Today Blair and I walked to school together without Marcus and Kyle. Although we love walking with them I do prefer it when it's the two of us. As we have to be more separate at school I love this snippet of time we get together in the mornings.

"Have you got another message?" Blair asked, she's been asking me that every day since I'd not been getting them.

"No. Do you think it's weird that I'm worried that I'm not getting them?" I questioned.

"Not at all, I'm still a little worried," Blair admitted.

***

We walked through the doors into the hallway. All lined up across the walls are pictures. From here I couldn't see what was on them, only that people were crowding around.

"Is it true," one guy said to Blair holding one of the pictures in his hands.

"Is what true?" Blair asked, confused.

The guy turned the photo around showing us a picture of Blair and I kissing. I pushed past people to see the wall. Almost every inch was covered in those photos. Not knowing what to do I started pulling them down but there's too many. Everyone would see. Everyone would know by the end of the school day. There is no escaping this.

"Eww you're a lesbian," someone commented as I rushed to take some more down.

People started making snide remarks at Blair and I. The room feels like it's closing in, everything is suddenly too loud. Tears threatened to come out my eyes as I tried to move, but I feel as if I'm frozen in place. Slowly I moved one leg at a time even though they feel numb and like someone is sticking pins in them. My heart is speeding up quickly like it will push out my chest. Suddenly I'm running, pushing past the fact that I can barely breathe. I need to find an exit. The room is spinning. My breath comes out in short pants. I see a door, it seems so far away. Everyone is staring at me, I can feel their eyes burning into the back of my head. Pushing through the vast crowd of people I'm met with the fresh breeze. I wipe my sweaty hands on my skirt whilst trying to control my breathing.

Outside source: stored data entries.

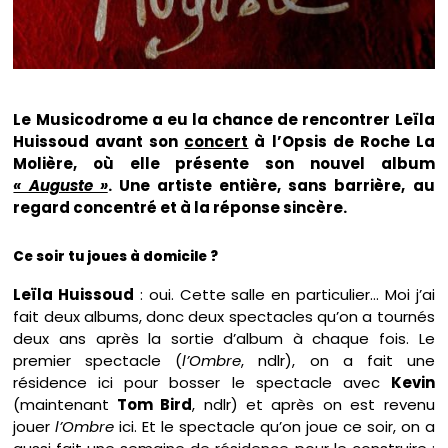
Le Musicodrome a eu la chance de rencontrer Leïla
Huissoud avant son
concert
à l’Opsis de Roche La
Molière, où elle présente son nouvel album
« Auguste »
. Une artiste entière, sans barrière, au
regard concentré et à la réponse sincère.
Ce soir tu joues à domicile ?
Leïla Huissoud
: oui. Cette salle en particulier… Moi j’ai
fait deux albums, donc deux spectacles qu’on a tournés
deux ans après la sortie d’album à chaque fois. Le
premier spectacle (
l’Ombre
, ndlr), on a fait une
résidence ici pour bosser le spectacle avec
Kevin
(maintenant
Tom Bird
, ndlr) et après on est revenu
jouer
l’Ombre
ici. Et le spectacle qu’on joue ce soir, on a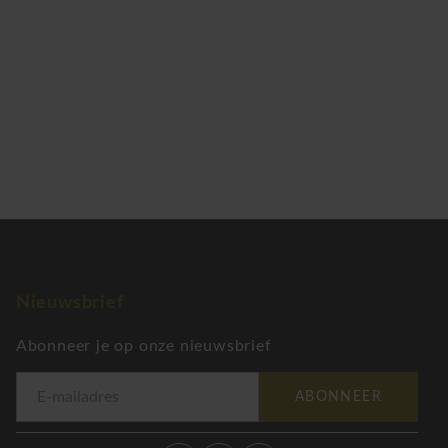
Nieuwsbrief
Abonneer je op onze nieuwsbrief
ABONNEER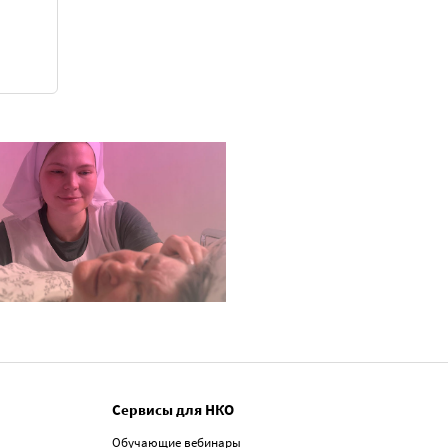
Сервисы для НКО
Обучающие вебинары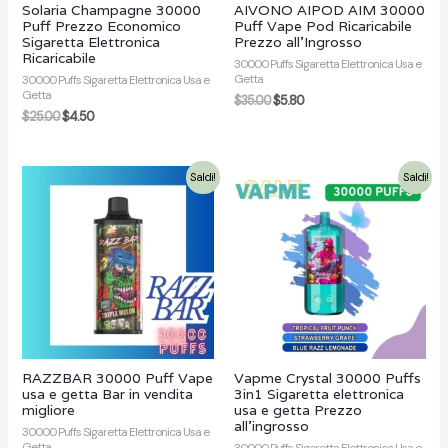
Solaria Champagne 30000
AIVONO AIPOD AIM 30000
Puff Prezzo Economico
Puff Vape Pod Ricaricabile
Sigaretta Elettronica
Prezzo all'Ingrosso
Ricaricabile
30000 Puffs Sigaretta Elettronica Usa e
Getta
30000 Puffs Sigaretta Elettronica Usa e
Getta
$
35.00
$
5.80
$
25.00
$
4.50
Saldi!
Saldi!
RAZZBAR 30000 Puff Vape
Vapme Crystal 30000 Puffs
usa e getta Bar in vendita
3in1 Sigaretta elettronica
migliore
usa e getta Prezzo
all'ingrosso
30000 Puffs Sigaretta Elettronica Usa e
Getta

"Addison! Are you okay?" She sounds distant, far away. Somehow Blair made it right in front of me.

"Okay. Count to ten with me. Trust me it works," Blair said to me.

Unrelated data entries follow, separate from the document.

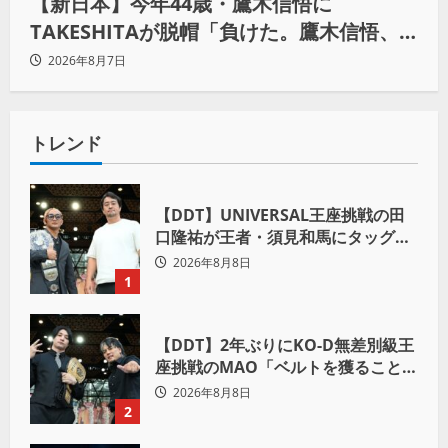
【新日本】今年44歳・鷹木信悟に
TAKESHITAが脱帽「負けた。鷹木信悟、
強いわ！」
2026年8月7日
トレンド
【DDT】UNIVERSAL王座挑戦の田
口隆祐が王者・須見和馬にタッグ結
成ラブコール！「この試合が終わっ
2026年8月8日
た後は、丸刈りブラザーズで一緒に
1
やっていただければ」
【DDT】2年ぶりにKO-D無差別級王
座挑戦のMAO「ベルトを獲ること
で、上野勇希とMAOで一時代あった
2026年8月8日
んだよって残したい」
2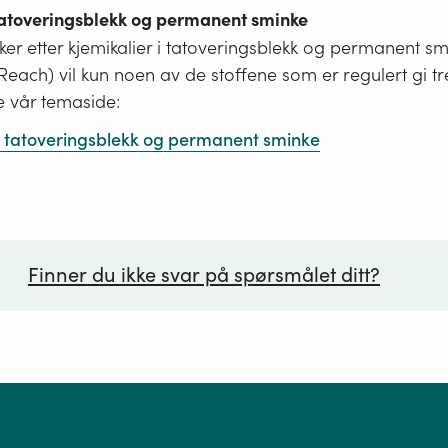
 tatoveringsblekk og permanent sminke
er etter kjemikalier i tatoveringsblekk og permanent s
i Reach) vil kun noen av de stoffene som er regulert gi tr
e vår temaside:
 i tatoveringsblekk og permanent sminke
Finner du ikke svar på spørsmålet ditt?
ørsmål*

"One," deep breath "Two," deep breath "Three," deep breath "Four," deep breath "Five, ...six, ...seven, ..eight, nine, ten." My breathing slowly felt more on track and my legs and hands are becoming less numb.

"Here drink some water," Blair responded, handing me her water bottle.

I took a sip of the cool liquid feeling less like someone is holding their hands tightly around my neck. After drinking a little more I handed the bottle back to Blair.

"Thanks. I-I don't know what just happened," I responded with my hands shaking.

"I think you had a panic attack. My sister used to have them," Blair replied.

My mind feels like I'm detached from everyone and everything. I know Blair's there but she seems so far away; kind of like there is this clear glass barrier between us.